Reports: ND552258-ND5: Application of Parahydrogen Enhanced NMR to Heterogeneous Hydrogenation on Supported Metal Catalysts
Clifford R. Bowers, University of Florida
In this project, the PHIP effect was studied using oxide-supported metal nanoparticles. The catalysts were synthesized by either of two methods: incipient wetness impregnation or precipitation-deposition. The goal of the project was to study the mechanism of hydrogenation reaction on the surface, allowing the conditions that mitigate the processes that reduce pairwise hydrogenation to be identified and selectivity to be maximized. Pairwise selectivity obtained with oxide supported metal particles was found to be limited to a few percent due to loss of spin-correlation that occurs following chemisorption of H2on the metal surface. The proposed studies also explored a new type of catalytic process, which we refer to as “pairwise replacement catalysis,” whereby the singlet spin order of parahydrogen is incorporated into a substrate molecule with no change in its molecular structure.
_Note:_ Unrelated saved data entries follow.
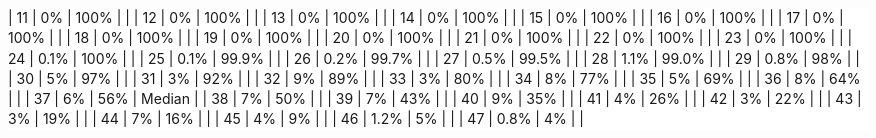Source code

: | 11 | 0% | 100% |  |
| 12 | 0% | 100% |  |
| 13 | 0% | 100% |  |
| 14 | 0% | 100% |  |
| 15 | 0% | 100% |  |
| 16 | 0% | 100% |  |
| 17 | 0% | 100% |  |
| 18 | 0% | 100% |  |
| 19 | 0% | 100% |  |
| 20 | 0% | 100% |  |
| 21 | 0% | 100% |  |
| 22 | 0% | 100% |  |
| 23 | 0% | 100% |  |
| 24 | 0.1% | 100% |  |
| 25 | 0.1% | 99.9% |  |
| 26 | 0.2% | 99.7% |  |
| 27 | 0.5% | 99.5% |  |
| 28 | 1.1% | 99.0% |  |
| 29 | 0.8% | 98% |  |
| 30 | 5% | 97% |  |
| 31 | 3% | 92% |  |
| 32 | 9% | 89% |  |
| 33 | 3% | 80% |  |
| 34 | 8% | 77% |  |
| 35 | 5% | 69% |  |
| 36 | 8% | 64% |  |
| 37 | 6% | 56% | Median |
| 38 | 7% | 50% |  |
| 39 | 7% | 43% |  |
| 40 | 9% | 35% |  |
| 41 | 4% | 26% |  |
| 42 | 3% | 22% |  |
| 43 | 3% | 19% |  |
| 44 | 7% | 16% |  |
| 45 | 4% | 9% |  |
| 46 | 1.2% | 5% |  |
| 47 | 0.8% | 4% |  |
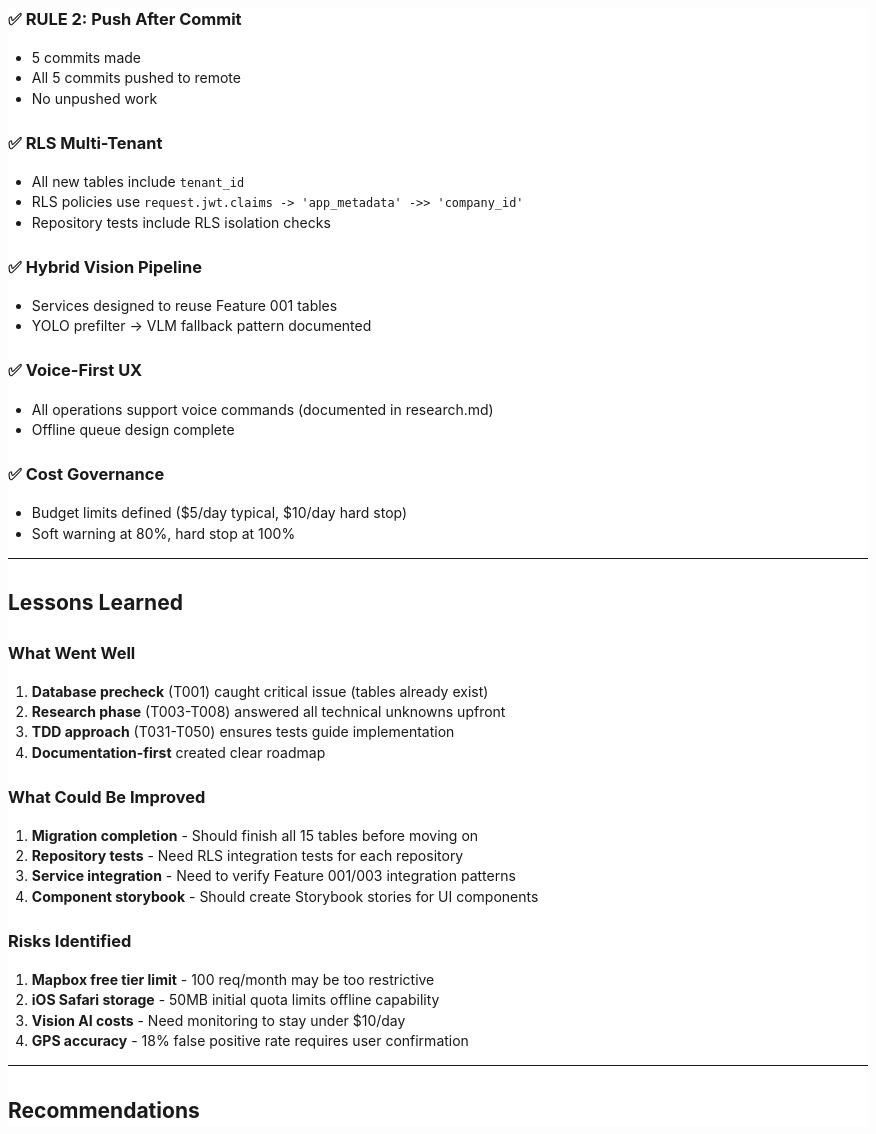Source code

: ### ✅ RULE 2: Push After Commit
- 5 commits made
- All 5 commits pushed to remote
- No unpushed work

### ✅ RLS Multi-Tenant
- All new tables include `tenant_id`
- RLS policies use `request.jwt.claims -> 'app_metadata' ->> 'company_id'`
- Repository tests include RLS isolation checks

### ✅ Hybrid Vision Pipeline
- Services designed to reuse Feature 001 tables
- YOLO prefilter → VLM fallback pattern documented

### ✅ Voice-First UX
- All operations support voice commands (documented in research.md)
- Offline queue design complete

### ✅ Cost Governance
- Budget limits defined ($5/day typical, $10/day hard stop)
- Soft warning at 80%, hard stop at 100%

---

## Lessons Learned

### What Went Well
1. **Database precheck** (T001) caught critical issue (tables already exist)
2. **Research phase** (T003-T008) answered all technical unknowns upfront
3. **TDD approach** (T031-T050) ensures tests guide implementation
4. **Documentation-first** created clear roadmap

### What Could Be Improved
1. **Migration completion** - Should finish all 15 tables before moving on
2. **Repository tests** - Need RLS integration tests for each repository
3. **Service integration** - Need to verify Feature 001/003 integration patterns
4. **Component storybook** - Should create Storybook stories for UI components

### Risks Identified
1. **Mapbox free tier limit** - 100 req/month may be too restrictive
2. **iOS Safari storage** - 50MB initial quota limits offline capability
3. **Vision AI costs** - Need monitoring to stay under $10/day
4. **GPS accuracy** - 18% false positive rate requires user confirmation

---

## Recommendations
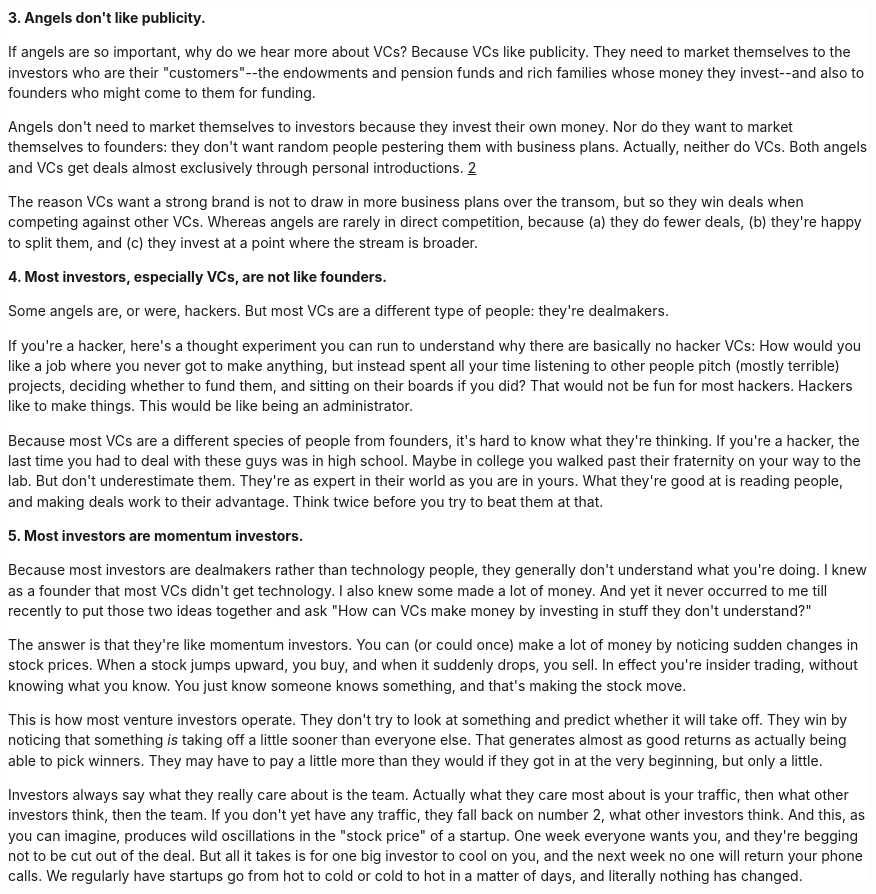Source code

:  **3\. Angels don't like publicity.**   
  
 If angels are so important, why do we hear more about VCs? Because VCs like publicity. They need to market themselves to the investors who are their "customers"--the endowments and pension funds and rich families whose money they invest--and also to founders who might come to them for funding.   
  
 Angels don't need to market themselves to investors because they invest their own money. Nor do they want to market themselves to founders: they don't want random people pestering them with business plans. Actually, neither do VCs. Both angels and VCs get deals almost exclusively through personal introductions. [2](#the_hackers_guide_to_investors_note2)   
  
 The reason VCs want a strong brand is not to draw in more business plans over the transom, but so they win deals when competing against other VCs. Whereas angels are rarely in direct competition, because (a) they do fewer deals, (b) they're happy to split them, and (c) they invest at a point where the stream is broader.   
  
  **4\. Most investors, especially VCs, are not like founders.**   
  
 Some angels are, or were, hackers. But most VCs are a different type of people: they're dealmakers.   
  
 If you're a hacker, here's a thought experiment you can run to understand why there are basically no hacker VCs: How would you like a job where you never got to make anything, but instead spent all your time listening to other people pitch (mostly terrible) projects, deciding whether to fund them, and sitting on their boards if you did? That would not be fun for most hackers. Hackers like to make things. This would be like being an administrator.   
  
 Because most VCs are a different species of people from founders, it's hard to know what they're thinking. If you're a hacker, the last time you had to deal with these guys was in high school. Maybe in college you walked past their fraternity on your way to the lab. But don't underestimate them. They're as expert in their world as you are in yours. What they're good at is reading people, and making deals work to their advantage. Think twice before you try to beat them at that.   
  
  **5\. Most investors are momentum investors.**   
  
 Because most investors are dealmakers rather than technology people, they generally don't understand what you're doing. I knew as a founder that most VCs didn't get technology. I also knew some made a lot of money. And yet it never occurred to me till recently to put those two ideas together and ask "How can VCs make money by investing in stuff they don't understand?"   
  
 The answer is that they're like momentum investors. You can (or could once) make a lot of money by noticing sudden changes in stock prices. When a stock jumps upward, you buy, and when it suddenly drops, you sell. In effect you're insider trading, without knowing what you know. You just know someone knows something, and that's making the stock move.   
  
 This is how most venture investors operate. They don't try to look at something and predict whether it will take off. They win by noticing that something _is_ taking off a little sooner than everyone else. That generates almost as good returns as actually being able to pick winners. They may have to pay a little more than they would if they got in at the very beginning, but only a little.   
  
 Investors always say what they really care about is the team. Actually what they care most about is your traffic, then what other investors think, then the team. If you don't yet have any traffic, they fall back on number 2, what other investors think. And this, as you can imagine, produces wild oscillations in the "stock price" of a startup. One week everyone wants you, and they're begging not to be cut out of the deal. But all it takes is for one big investor to cool on you, and the next week no one will return your phone calls. We regularly have startups go from hot to cold or cold to hot in a matter of days, and literally nothing has changed.   
  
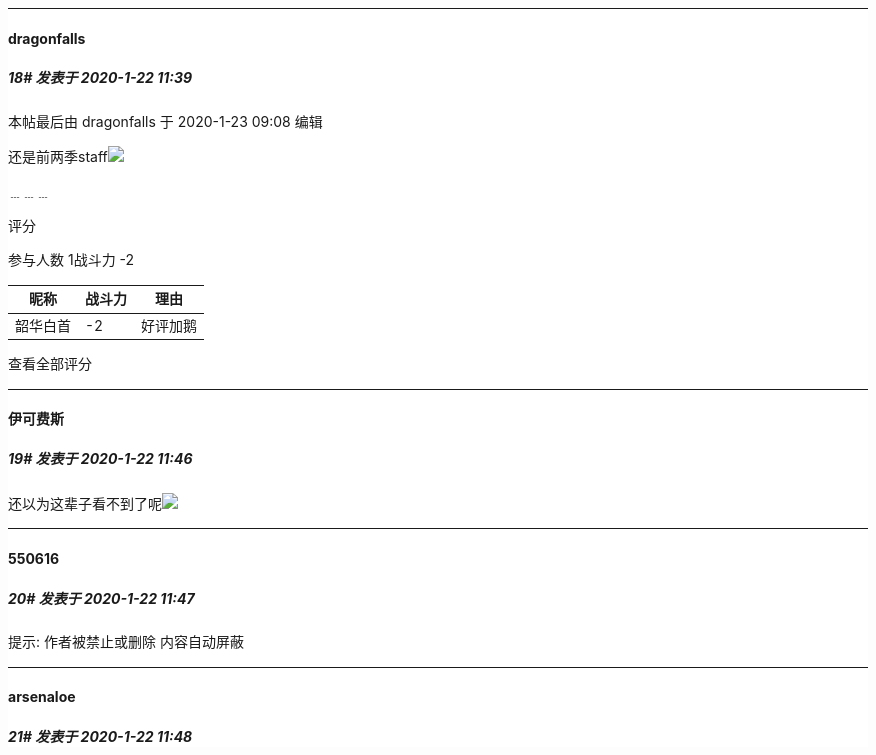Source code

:
*****

####  dragonfalls  
##### 18#       发表于 2020-1-22 11:39



 本帖最后由 dragonfalls 于 2020-1-23 09:08 编辑 

还是前两季staff<img src="https://static.saraba1st.com/image/smiley/face2017/034.png" referrerpolicy="no-referrer">



﹍﹍﹍

评分





 参与人数 1战斗力 -2

|昵称|战斗力|理由|
|----|---|---|
| 韶华白首|-2|好评加鹅|



查看全部评分






*****

####  伊可费斯  
##### 19#       发表于 2020-1-22 11:46




还以为这辈子看不到了呢<img src="https://static.saraba1st.com/image/smiley/face2017/002.png" referrerpolicy="no-referrer">







*****

####  550616  
##### 20#       发表于 2020-1-22 11:47

提示: 作者被禁止或删除 内容自动屏蔽



*****

####  arsenaloe  
##### 21#       发表于 2020-1-22 11:48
Firstly, the processes affecting the disposition of the bilinear spin order derived from parahydrogen in the hydrogenation of propyne over TiO2-supported Pt nanoparticles were examined. The hyperpolarized adducts formed at low magnetic field are adiabatically transported to high field for analysis by proton NMR spectroscopy at 400 MHz. For the first time, the stereoselectivity of pairwise addition to propyne was measured as a function of reaction conditions. The correlation between partial reduction selectivity and stereoselectivity of pairwise addition is revealed. The systematic trends were rationalized in terms of a hybrid mechanism incorporating non-traditional concerted addition steps and well-established reversible step-wise addition involving the formation of a surface bound 2-propyl intermediate.
Pairwise and random addition processes are ordinarily indistinguishable in hydrogenation reactions. The distinction becomes important only when the fate of spin correlation matters, as in PHIP. Supported metal catalysts were not expected to yield PHIP signals given the rapid diffusion of H atoms on the catalyst surface and in view of the sequential stepwise nature of the H atom addition in the Horiuti–Polanyi mechanism. Thus, it seems surprising that supported metal hydrogenation catalysts can yield detectable PHIP NMR signals. Even more remarkably, supported Pt and Ir nanoparticles were shown in this project to catalyze pairwise replacement on propene and 3,3,3-trifluoropropene. By simply flowing a mixture of parahydrogen and alkene over the catalyst, the scalar symmetrization order of the former is incorporated into the latter without a change in molecular structure, producing intense PHIP NMR signals on the alkene. An important indicator of the mechanism of the pairwise replacement is its stereoselectivity, which was revealed with the aid of density matrix spectral simulations. PHIP by pairwise replacement has the potential to significantly diversify the substrates that can be hyperpolarized by PHIP for biomedical utilization.
Finally, PHIP signals were observed in the hydrogenation of propene and propyne over ceria nanocubes, nano-octahedra, and nanorods. The well-defined ceria shapes, synthesized by a hydrothermal method, expose different crystalline facets with various oxygen vacancy densities, which are known to play a role in hydrogenation and oxidation catalysis. While the catalytic activity of the hydrogenation of propene over ceria is strongly facet-dependent, the pairwise selectivity is low (2.4% at 375°C), which is consistent with stepwise H atom transfer, and it was the same for all three nanocrystal shapes. Selective semi-hydrogenation of propyne over ceria nanocubes yields hyperpolarized propene with a similar pairwise selectivity of (2.7% at 300°C), indicating product formation predominantly by a non-pairwise addition. Ceria was also shown to be an efficient pairwise replacement catalyst for propene.